Neuborne cites four recent cases in which the court has proclaimed the rights of the speaker superior to the rights of the hearer:

  • United States v. Alvarez (2012) – in which the court struck down the federal Stolen Valor Act, which made it a crime to lie about having received military honors or decorations. Alvarez, a candidate for local office in California with no military record, claimed to have received the Medal of Honor. Neuborne contends the 6-3 decision stemmed from the justices’ fear of the government regulating speech “that is unsupported by any plausible concept of human dignity and that cannot possibly be thought to aid hearers in making our institutions function better.”
  • Snyder v. Phelps (2011) – in which the court reversed damages against Fred Phelps of the infamous Westboro Baptist Church for picketing a soldier’s funeral. Writes Neuborne of the 8-1 decision: “freedom of speech included a speaker’s right to hijack the funeral of a young soldier as a backdrop for their bigotry, despite the additional anguish imposed on the soldier’s family.”
  • Brown v. Entertainment Merchants’ Ass’n (2011) – in which the court struck down a California law that restricted sales to minors of violent video games. The 7-2 decision protected “the developers of violent video games pitching misogyny, torture and murder to kids for fun and profit,” again out of fear of the government’s regulatory power.
  • United States v. Stevens (2010) – in which the court, 8-1, struck down as overbroad a federal law criminalizing commercial creation, sale, or possession of certain depictions of animal cruelty.

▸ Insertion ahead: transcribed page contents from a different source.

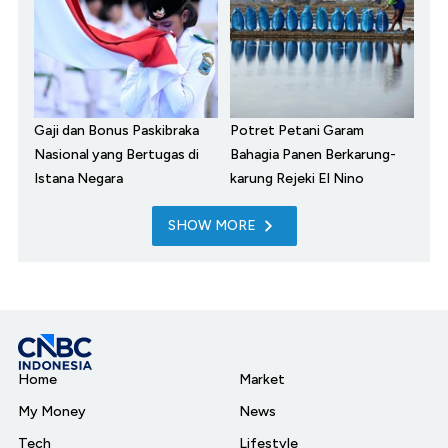
Gaji dan Bonus Paskibraka
Potret Petani Garam
Nasional yang Bertugas di
Bahagia Panen Berkarung-
Istana Negara
karung Rejeki El Nino
SHOW MORE
Home
Market
My Money
News
Tech
Lifestyle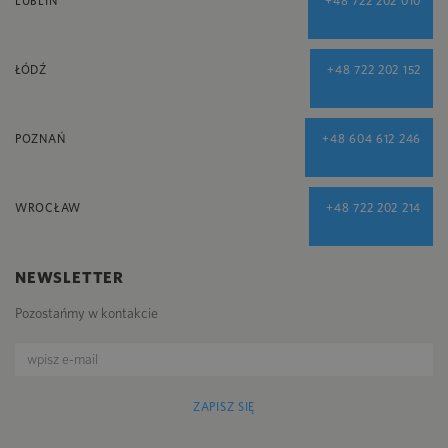
LUBLIN
+48 722 202 010
ŁÓDŹ
+48 722 202 152
POZNAŃ
+48 604 612 246
WROCŁAW
+48 722 202 214
NEWSLETTER
Pozostańmy w kontakcie
ZAPISZ SIĘ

In these and other cases over the last quarter-century, the court “tend[s] to tear out seven words – Congress shall make no law . . . abridging . . . speech – and read them as a deregulatory command forbidding any government interference with communication.” Under a contextual reading of the First Amendment, Neuborne argues, the rights of speakers (billionaire campaign financiers, media conglomerates, lying candidates, hateful picketers) would be balanced against the rights of hearers – voters (consumers) of one kind or another. The scales would be the government – specifically Congress, elected by We the People.

“Don’t get me wrong,” Neuborne writes. “I get nervous about government censorship. But I also get nervous about the Court’s fixation on speakers who run roughshod over others who live in the neighborhood. Recognizing a community of speakers and hearers doesn’t mean the overthrow of the speaker. But it is really necessary or wise to raise appalling speakers above the law just because we mistrust government ability to regulate them fairly?”

As a close observer of Congress over four decades, I have come to view the First Branch of government as that most to blame for our political dysfunction. Neuborne, who has been player in the Third Branch even longer, reminds me there is blame to go around. His book also includes the most moving dedication I have ever read.